■ **Consegna**:
Trascrivi senza alcuna modifica, dal brano sul mesotelioma causato dall'amianto, il tratto che va da "I Giudici di appello, in" fino a "sul danno terminale.".

---------- Brano

CTU: il mesotelioma cagionato dall’esposizione all’amianto

ICTU medico-legale ha confermato che il decesso della vittima per mesotelioma maligno era stato cagionato dall’esposizione all’amianto.

Per quanto concerne la liquidazione del danno, i Giudici di appello hanno il danno biologico secondo le indicazioni tabellari fornite dal CTU osservando che “la particolarità del caso in esame – come ben evidenziato il CTU nella risposta ai quesiti formulati dalla Corte, che, erroneamente, includevano anche quello relativo al danno biologico per invalidità permanente che nella specie non è ipotizzabile stante l’exitus del lavoratore – è che alla malattia contratta è sopraggiunta la morte”.

I Giudici di appello, in sostanza, hanno seguito il consolidato orientamento secondo cui sopraggiunta la morte, il danno biologico doveva essere correttamente liquidato secondo il criterio della invalidità temporanea sub specie di danno terminale – da trasmettere agli eredi – nelle varie componenti di danno biologico e di danno morale (o catastrofale), considerata la durata della grave malattia dalla data della diagnosi fino al decesso. Per i 2 anni e 309 giorni di sofferenza, intercorsi tra la diagnosi della malattia ed il decesso, i giudici hanno liquidato l’importo pari a 185.918,00 secondo il criterio unitario ed i valori a scalare propri della tabella di Milano sul danno terminale.

L’intervento della Cassazione

Secondo la società datrice di lavoro della vittima la Corte di appello avrebbe errato nel non adeguatamente valutare il concreto atteggiarsi del rapporto di lavoro intercorso con il lavoratore in relazione alla patologia contratta ed alla luce delle considerazioni cliniche esposte dal CTU nell’elaborato peritale.

Quanto censurato è infondato. La Corte di appello ha innanzitutto valutato il reale atteggiarsi del rapporto di lavoro della vittima tanto che sul punto ha rinnovato l’esame dei testimoni per verificare in quale ambiente e con quali modalità egli avesse in concreto lavorato. Quindi non ha omesso di valutare alcun fatto decisivo, né ha contraddetto le tesi e le conclusioni sostenute dalla CTU, ma le ha valutate integrandole logicamente alla luce della istruttoria testimoniale espletata e della corretta applicazione delle norme giuridiche

La Corte ha infatti affermato, sulla scorta delle rinnovate prove testimoniali, che vi fu una esposizione all’amianto- non solo nel periodo di lavoro precedentemente svolto alle dipendenze di una cooperativa, ma anche nel periodo di lavoro successivo svolto presso il datore coinvolto nel giudizio in parola. Posto che anche questa impresa effettuava lavori di decoibentazione dei rivestimenti di amianto dalle navi senza osservare le prescrizioni di legge, mentre il lavoratore era adibito a lavori di pulizia (pulizia di sentine, cassa olio e casse acqua) a bordo nave; per cui egli rimaneva esposto all’azione nociva delle fibre pericolose sprigionatesi nello stesso ambiente.

--------------------
---------- Dati forniti

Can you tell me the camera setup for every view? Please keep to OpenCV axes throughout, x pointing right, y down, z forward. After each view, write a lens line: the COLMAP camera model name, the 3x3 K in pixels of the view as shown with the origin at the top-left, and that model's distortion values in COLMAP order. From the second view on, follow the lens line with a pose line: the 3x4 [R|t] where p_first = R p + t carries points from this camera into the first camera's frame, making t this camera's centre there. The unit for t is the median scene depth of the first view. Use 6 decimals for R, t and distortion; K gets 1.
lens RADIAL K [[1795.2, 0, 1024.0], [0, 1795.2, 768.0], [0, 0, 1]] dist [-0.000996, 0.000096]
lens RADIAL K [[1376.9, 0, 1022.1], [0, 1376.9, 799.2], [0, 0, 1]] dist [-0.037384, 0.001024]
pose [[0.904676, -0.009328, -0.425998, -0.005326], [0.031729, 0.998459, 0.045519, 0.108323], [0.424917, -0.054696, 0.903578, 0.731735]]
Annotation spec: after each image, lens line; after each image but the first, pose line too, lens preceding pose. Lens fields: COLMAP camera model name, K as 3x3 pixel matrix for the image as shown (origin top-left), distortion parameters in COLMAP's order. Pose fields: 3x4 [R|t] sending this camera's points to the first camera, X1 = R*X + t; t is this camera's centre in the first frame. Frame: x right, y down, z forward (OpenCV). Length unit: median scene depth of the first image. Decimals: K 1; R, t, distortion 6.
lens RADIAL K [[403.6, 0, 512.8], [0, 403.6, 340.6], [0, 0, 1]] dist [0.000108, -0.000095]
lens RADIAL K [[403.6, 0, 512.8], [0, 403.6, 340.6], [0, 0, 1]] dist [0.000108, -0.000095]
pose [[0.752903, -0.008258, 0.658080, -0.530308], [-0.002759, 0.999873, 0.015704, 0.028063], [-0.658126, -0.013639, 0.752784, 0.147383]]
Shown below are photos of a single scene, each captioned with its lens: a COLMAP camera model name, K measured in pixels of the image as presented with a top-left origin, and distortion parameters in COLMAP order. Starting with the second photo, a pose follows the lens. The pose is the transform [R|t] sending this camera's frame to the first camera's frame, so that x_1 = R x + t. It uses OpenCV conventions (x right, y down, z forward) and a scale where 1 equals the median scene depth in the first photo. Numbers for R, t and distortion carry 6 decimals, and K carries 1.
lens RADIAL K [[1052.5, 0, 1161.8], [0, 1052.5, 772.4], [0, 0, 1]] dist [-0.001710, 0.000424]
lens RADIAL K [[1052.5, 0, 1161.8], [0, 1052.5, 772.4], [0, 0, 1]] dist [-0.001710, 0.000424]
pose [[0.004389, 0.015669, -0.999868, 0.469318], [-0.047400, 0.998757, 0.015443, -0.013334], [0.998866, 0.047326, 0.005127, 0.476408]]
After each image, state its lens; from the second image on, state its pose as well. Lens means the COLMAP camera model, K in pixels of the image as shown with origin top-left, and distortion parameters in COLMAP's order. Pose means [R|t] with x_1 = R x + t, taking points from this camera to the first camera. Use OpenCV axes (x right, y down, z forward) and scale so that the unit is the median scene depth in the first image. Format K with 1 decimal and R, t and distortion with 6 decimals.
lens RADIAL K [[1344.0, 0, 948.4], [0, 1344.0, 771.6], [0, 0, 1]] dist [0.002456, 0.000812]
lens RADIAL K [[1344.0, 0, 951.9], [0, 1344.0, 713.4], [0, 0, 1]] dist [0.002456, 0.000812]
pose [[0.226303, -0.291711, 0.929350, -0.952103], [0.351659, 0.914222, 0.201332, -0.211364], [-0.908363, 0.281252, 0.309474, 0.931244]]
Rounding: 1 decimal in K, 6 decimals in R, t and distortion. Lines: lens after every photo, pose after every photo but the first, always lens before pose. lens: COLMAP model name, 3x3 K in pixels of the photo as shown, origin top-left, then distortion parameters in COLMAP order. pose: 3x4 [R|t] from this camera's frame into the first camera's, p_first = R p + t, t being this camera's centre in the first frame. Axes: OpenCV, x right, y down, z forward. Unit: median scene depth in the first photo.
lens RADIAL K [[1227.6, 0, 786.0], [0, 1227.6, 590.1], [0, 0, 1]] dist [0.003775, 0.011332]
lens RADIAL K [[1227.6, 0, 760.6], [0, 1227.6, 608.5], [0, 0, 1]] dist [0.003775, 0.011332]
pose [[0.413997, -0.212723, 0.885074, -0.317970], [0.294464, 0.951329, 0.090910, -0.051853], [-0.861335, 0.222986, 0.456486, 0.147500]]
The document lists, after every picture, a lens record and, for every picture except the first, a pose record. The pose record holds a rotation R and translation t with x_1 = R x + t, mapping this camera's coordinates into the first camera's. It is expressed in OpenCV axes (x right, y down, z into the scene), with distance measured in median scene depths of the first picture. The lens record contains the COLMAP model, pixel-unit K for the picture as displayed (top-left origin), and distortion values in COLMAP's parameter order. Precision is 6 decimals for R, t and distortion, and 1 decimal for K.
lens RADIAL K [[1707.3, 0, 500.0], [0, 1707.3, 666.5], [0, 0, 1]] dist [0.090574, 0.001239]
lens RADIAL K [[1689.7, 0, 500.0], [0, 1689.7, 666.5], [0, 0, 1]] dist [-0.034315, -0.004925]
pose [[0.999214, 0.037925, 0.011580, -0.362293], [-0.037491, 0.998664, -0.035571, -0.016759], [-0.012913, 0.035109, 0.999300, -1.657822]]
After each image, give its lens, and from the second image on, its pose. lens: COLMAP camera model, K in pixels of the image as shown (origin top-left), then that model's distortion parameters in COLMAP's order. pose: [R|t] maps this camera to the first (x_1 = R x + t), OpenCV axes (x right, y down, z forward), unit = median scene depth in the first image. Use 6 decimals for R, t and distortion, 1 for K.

--------------------

■ **Svolgimento**:
I Giudici di appello, in sostanza, hanno seguito il consolidato orientamento secondo cui sopraggiunta la morte, il danno biologico doveva essere correttamente liquidato secondo il criterio della invalidità temporanea sub specie di danno terminale – da trasmettere agli eredi – nelle varie componenti di danno biologico e di danno morale (o catastrofale), considerata la durata della grave malattia dalla data della diagnosi fino al decesso. Per i 2 anni e 309 giorni di sofferenza, intercorsi tra la diagnosi della malattia ed il decesso, i giudici hanno liquidato l’importo pari a 185.918,00 secondo il criterio unitario ed i valori a scalare propri della tabella di Milano sul danno terminale.